During a question and answer period, Bujtas said the Mills project is about three to four years within a 10-year time frame from planning to opening and that when local officials met with health minister Adrian Dix last fall, he told them the project was ahead of similar ones in the province.

And since the business plan isn’t finished, “how can it be in the budget if they don’t know exactly how much it’s going to cost,” Bujtas said.

“I’m just not sure I’m as worried as you are about it,” he continued while agreeing with Ross that pressure on the province needs to be kept up.

READ MORE: Mayor lobbies for wood use in new Mills construction

In response, Ross said he just wanted a signal of when the project is going to get into the budget.

Assurances are one thing but a line item in a budget is another, Ross added.

“Let’s not start celebrating, we got to see it in the budget,” he said.

Bujtas said there was no expectation that the business plan was going to be complete by the end of this year in that it was submitted last fall and could take 12 to 18 months for completion.

“We don’t need to hit the panic switch right now, that’s all I’m getting at. We’re not even close to being at that stage of the game,” he said.

“The hospital is moving along on target.”

Ross responded by telling Bujtas he didn’t want local officials to go to battle with the province over the hospital timing.

“Let me do that. That’s my job. I’m opposition. I got to criticize them.”

A statement from the North West Regional Hospital District issued March 7 said its board “is not concerned that the Mills Memorial Hospital replacement is not itemized at this time” and that the business plan is on schedule and being finalized.

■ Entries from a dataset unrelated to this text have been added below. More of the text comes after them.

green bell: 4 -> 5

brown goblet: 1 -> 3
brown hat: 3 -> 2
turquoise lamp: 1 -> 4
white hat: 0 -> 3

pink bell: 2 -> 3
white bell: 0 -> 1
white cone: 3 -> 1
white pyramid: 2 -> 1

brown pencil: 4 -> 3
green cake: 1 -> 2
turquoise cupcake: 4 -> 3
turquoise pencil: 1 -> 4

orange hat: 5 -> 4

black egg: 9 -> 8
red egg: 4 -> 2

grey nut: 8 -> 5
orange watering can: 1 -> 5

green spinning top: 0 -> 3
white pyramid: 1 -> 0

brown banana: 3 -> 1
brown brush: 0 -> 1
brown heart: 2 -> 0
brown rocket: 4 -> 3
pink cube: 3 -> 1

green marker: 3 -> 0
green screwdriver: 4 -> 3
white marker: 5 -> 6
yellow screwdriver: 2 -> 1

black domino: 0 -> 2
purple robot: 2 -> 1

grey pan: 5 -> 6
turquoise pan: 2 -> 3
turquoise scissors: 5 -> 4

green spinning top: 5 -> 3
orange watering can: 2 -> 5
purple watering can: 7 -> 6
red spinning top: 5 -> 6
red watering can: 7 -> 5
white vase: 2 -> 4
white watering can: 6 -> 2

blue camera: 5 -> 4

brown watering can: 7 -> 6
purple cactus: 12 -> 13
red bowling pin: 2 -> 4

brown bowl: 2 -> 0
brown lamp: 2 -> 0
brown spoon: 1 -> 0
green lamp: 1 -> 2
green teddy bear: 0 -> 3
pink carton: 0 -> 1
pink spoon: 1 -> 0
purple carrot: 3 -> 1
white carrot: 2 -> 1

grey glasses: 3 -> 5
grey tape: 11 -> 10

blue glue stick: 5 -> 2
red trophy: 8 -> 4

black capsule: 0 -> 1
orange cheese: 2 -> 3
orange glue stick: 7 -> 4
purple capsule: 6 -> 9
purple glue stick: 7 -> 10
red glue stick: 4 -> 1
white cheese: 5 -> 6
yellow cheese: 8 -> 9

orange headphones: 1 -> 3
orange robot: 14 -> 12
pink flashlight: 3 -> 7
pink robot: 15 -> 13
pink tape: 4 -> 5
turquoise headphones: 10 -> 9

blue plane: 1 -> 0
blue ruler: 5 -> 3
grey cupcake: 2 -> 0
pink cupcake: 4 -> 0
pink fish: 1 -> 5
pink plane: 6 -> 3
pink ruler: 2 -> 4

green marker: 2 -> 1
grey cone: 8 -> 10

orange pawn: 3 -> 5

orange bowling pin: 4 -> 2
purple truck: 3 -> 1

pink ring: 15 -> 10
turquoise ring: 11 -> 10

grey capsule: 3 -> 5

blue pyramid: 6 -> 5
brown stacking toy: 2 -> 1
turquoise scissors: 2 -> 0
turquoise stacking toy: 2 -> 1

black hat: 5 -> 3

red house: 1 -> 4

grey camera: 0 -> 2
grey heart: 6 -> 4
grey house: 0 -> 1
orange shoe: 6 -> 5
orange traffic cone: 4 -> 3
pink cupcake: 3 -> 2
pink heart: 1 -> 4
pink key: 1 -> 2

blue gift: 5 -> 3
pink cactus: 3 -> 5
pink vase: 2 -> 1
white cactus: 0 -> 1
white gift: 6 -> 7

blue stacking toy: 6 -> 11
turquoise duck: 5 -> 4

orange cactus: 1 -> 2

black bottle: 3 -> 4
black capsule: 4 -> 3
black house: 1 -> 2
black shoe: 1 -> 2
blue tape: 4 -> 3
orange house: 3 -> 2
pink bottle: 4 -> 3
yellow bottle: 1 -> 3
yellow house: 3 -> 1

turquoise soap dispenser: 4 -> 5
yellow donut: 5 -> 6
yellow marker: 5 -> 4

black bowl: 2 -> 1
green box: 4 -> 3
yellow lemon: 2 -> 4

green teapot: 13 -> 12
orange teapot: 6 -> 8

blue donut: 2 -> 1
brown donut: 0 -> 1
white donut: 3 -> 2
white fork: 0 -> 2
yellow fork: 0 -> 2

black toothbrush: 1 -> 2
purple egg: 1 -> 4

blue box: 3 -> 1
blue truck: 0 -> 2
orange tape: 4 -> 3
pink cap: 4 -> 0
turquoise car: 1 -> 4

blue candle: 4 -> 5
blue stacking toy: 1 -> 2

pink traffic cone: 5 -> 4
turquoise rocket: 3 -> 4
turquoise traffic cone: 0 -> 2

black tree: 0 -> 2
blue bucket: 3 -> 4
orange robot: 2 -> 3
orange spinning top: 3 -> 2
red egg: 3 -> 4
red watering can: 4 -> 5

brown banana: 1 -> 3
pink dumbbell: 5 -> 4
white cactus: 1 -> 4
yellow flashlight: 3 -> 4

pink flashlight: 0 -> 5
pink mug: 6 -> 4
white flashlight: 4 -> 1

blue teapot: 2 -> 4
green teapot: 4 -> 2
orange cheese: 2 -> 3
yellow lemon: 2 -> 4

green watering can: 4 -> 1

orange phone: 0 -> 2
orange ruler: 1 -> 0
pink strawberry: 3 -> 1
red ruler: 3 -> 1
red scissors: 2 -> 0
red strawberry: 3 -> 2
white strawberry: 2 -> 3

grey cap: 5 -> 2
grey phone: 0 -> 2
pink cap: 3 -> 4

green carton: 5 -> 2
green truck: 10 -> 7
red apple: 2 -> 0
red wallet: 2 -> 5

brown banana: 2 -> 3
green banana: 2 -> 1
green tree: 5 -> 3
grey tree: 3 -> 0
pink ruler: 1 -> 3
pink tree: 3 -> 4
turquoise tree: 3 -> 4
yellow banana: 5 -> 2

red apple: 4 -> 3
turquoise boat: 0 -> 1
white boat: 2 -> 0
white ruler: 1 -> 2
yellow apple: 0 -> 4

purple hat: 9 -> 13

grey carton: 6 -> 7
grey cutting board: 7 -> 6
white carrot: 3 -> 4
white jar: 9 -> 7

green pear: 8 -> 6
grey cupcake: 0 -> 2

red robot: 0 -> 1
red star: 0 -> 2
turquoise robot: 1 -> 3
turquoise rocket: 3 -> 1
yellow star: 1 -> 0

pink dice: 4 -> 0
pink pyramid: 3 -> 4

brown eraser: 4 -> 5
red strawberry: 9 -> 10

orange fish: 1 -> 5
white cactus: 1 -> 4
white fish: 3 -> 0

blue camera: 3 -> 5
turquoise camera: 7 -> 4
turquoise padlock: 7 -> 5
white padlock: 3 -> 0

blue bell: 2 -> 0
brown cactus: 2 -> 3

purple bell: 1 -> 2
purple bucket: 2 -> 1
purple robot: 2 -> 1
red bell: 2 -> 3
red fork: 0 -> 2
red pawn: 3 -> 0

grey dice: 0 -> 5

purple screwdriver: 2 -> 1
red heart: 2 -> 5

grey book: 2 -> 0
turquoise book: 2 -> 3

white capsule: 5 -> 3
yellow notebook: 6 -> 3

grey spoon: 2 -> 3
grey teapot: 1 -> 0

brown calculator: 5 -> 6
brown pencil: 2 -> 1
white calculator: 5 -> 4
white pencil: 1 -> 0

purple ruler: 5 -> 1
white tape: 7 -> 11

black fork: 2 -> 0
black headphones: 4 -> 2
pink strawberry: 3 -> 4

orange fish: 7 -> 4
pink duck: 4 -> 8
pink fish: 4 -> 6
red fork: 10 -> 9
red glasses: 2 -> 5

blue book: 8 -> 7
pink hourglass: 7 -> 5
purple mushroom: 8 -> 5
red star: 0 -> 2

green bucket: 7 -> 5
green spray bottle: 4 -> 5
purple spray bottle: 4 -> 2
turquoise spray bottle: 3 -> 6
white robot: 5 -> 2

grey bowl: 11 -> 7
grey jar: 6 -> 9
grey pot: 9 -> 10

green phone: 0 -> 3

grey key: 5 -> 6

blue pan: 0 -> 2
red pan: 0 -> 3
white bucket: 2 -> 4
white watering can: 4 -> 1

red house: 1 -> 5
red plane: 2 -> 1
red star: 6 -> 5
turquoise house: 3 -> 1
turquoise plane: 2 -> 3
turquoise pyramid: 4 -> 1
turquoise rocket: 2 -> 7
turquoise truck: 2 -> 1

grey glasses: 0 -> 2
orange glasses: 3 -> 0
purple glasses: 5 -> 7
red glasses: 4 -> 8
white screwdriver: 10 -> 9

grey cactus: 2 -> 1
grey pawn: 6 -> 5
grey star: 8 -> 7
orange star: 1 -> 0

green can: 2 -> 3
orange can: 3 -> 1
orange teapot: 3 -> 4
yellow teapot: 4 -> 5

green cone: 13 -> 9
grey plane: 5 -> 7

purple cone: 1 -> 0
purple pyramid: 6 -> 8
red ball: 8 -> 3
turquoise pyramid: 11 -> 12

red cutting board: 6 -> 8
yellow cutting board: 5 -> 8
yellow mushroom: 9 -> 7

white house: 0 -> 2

A timeline prepared by the hospital district shows the first planning for a new Mills began in 2012, advancing steadily since then to the business plan stage. Its forecasting project tendering and groundbreaking next year with completion in 2023-2024.

First announced in spring 2017 by the then-B.C. Liberal government and announced again last February by the current NDP government, a new Mills will replace the current 60-year-old structure, increasing the bed count to more than 40 and bringing in advanced trauma treatment services.

For its part, through property taxes, the hospital district will pay 30 per cent of the cost and no more than $113.7 million through a deal it negotiated with the province.

So far the Northern Health Authority has stated it has spent $3.5 million on the Mills Memorial planning phase, a cost that’s being completely covered by the regional hospital district. The hospital district has forwarded $2 million of that amount to date.

The hospital district will then deduct the $3.5 million planning cost from its $113.7 million contribution.